Existe-t-il des marges de manoeuvre pour en lisser les effets de seuil ?
- existe-t-il des mesures spécifiques pour rattraper le retard
français en matière d'instruments de résonance
magnétique nucléaire (IRM) ?
- comment justifier la baisse des crédits de l'Institut de veille
sanitaire ?
M. Gérard Braun a souhaité connaître les raisons des
difficultés du calibrage des besoins en matière de CMU et
l'opinion du rapporteur spécial sur le volet insertion du RMI.

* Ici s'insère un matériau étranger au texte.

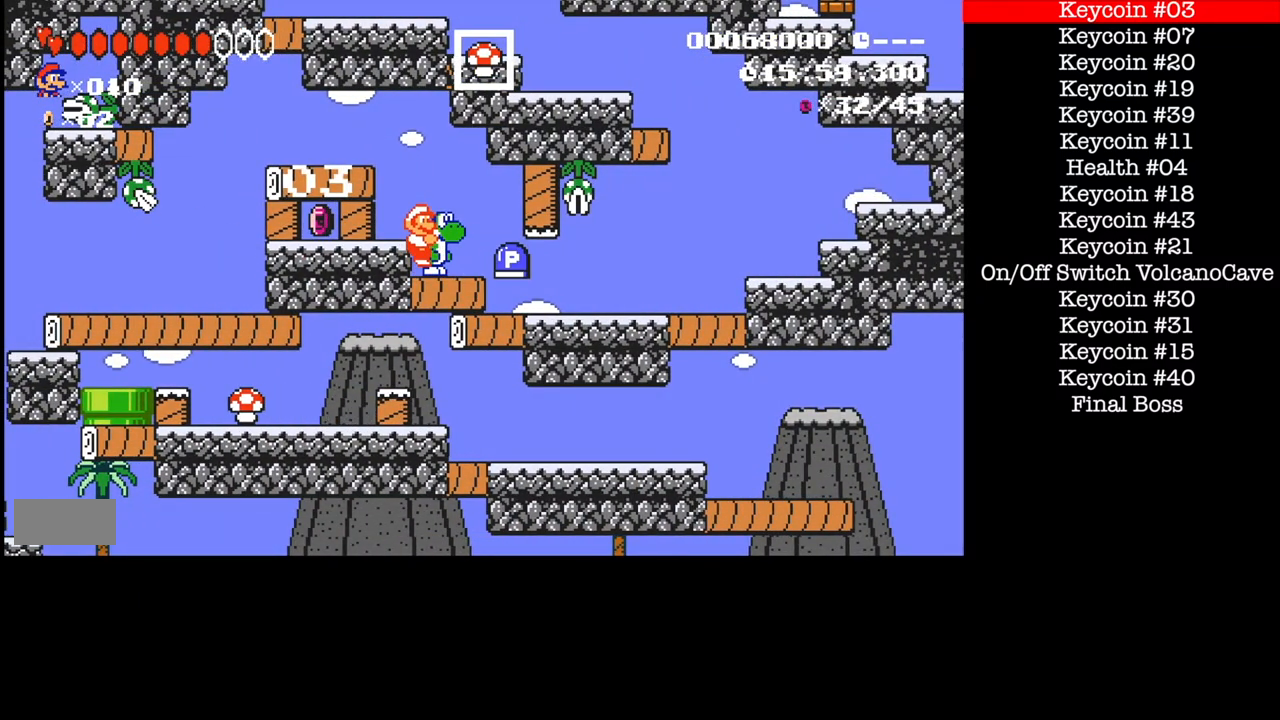
{"buttons": ["B", "DPAD_LEFT"], "events": [[233, "DPAD_LEFT", "down"], [367, "A", "down"], [434, "A", "up"], [500, "B", "down"]]}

M. Yves Fréville, évoquant la présence au budget des
charges communes du fonds d'indemnisation des victimes du SIDA, s'est
demandé si la nouvelle loi organique relative aux lois de finances ne
serait pas l'occasion d'une réorganisation de l'ensemble des
crédits d'indemnisation des aléas thérapeutiques entre les
fascicules budgétaires.
En réponse aux différents orateurs, M. Alain Joyandet a fait les
remarques suivantes :
- s'agissant du lien entre la croissance économique et les
minima
sociaux, et du volet insertion du RMI, une des explications résiderait
dans la question de l'employabilité des plus démunis ;
- il a décrit la grande difficulté rencontrée par les
acteurs de terrain pour remettre dans le circuit du travail les
bénéficiaires du RMI ;
- s'agissant du FIMHO, il a indiqué qu'il comptait mener au début
de l'année prochaine un contrôle sur pièce et sur place
pour déceler les raisons exactes de la sous-consommation des
crédits ;
- le protocole hospitalier de mars 2000 a un coût de 305 millions
d'euros par an, presque tous destinés à des dépenses de
personnels des hôpitaux ; il a rappelé que l'absence
d'inscription budgétaire de cette somme pesait dès 2001 sur la
trésorerie des établissements hospitaliers ;
- en matière de mise à disposition, il a indiqué que le
protocole pluriannuel de résorption n'avait pas été
signé et qu'il ne disposait donc pas de prévision au-delà
de l'année 2002 ;
- s'agissant des personnes handicapées, aucun progrès n'est
prévu en 2002 pour mieux mesurer l'effort total de l'Etat en leur
faveur ;
- rien n'est prévu en matière d'IRM dans les mesures nouvelles du
projet de loi de finances 2002 ;
- les crédits supplémentaires alloués aux
établissements médico-sociaux ne compenseront pas pour eux le
coût de l'application des 35 heures ;
- la baisse des crédits de l'Institut de veille sanitaire ne devrait pas
peser sur son fonctionnement en raison de l'existence d'un fonds de roulement
important ;
- les variations des crédits de la CMU s'expliquent par la
difficulté à calibrer la montée en charge du
dispositif ; le coût de son élargissement serait prohibitif,
mais cela souligne la question des effets de seuil que le Sénat avait
bien perçu en 1999 ; il a rappelé que le coût par
bénéficiaire serait supérieur à
1 500 francs par an, conformément aux prévisions de M.
Jacques Oudin en 1999 ;
- la remarque juste de M. Yves Fréville peut être élargie
à certains fonds de la sécurité sociale et notamment
à celui des victimes de l'amiante.
En conclusion, M. Alain Joyandet a remercié la commission de lui avoir
confié ce budget intéressant et M. Jacques Oudin de lui avoir
donné des conseils pour en comprendre rapidement le fonctionnement.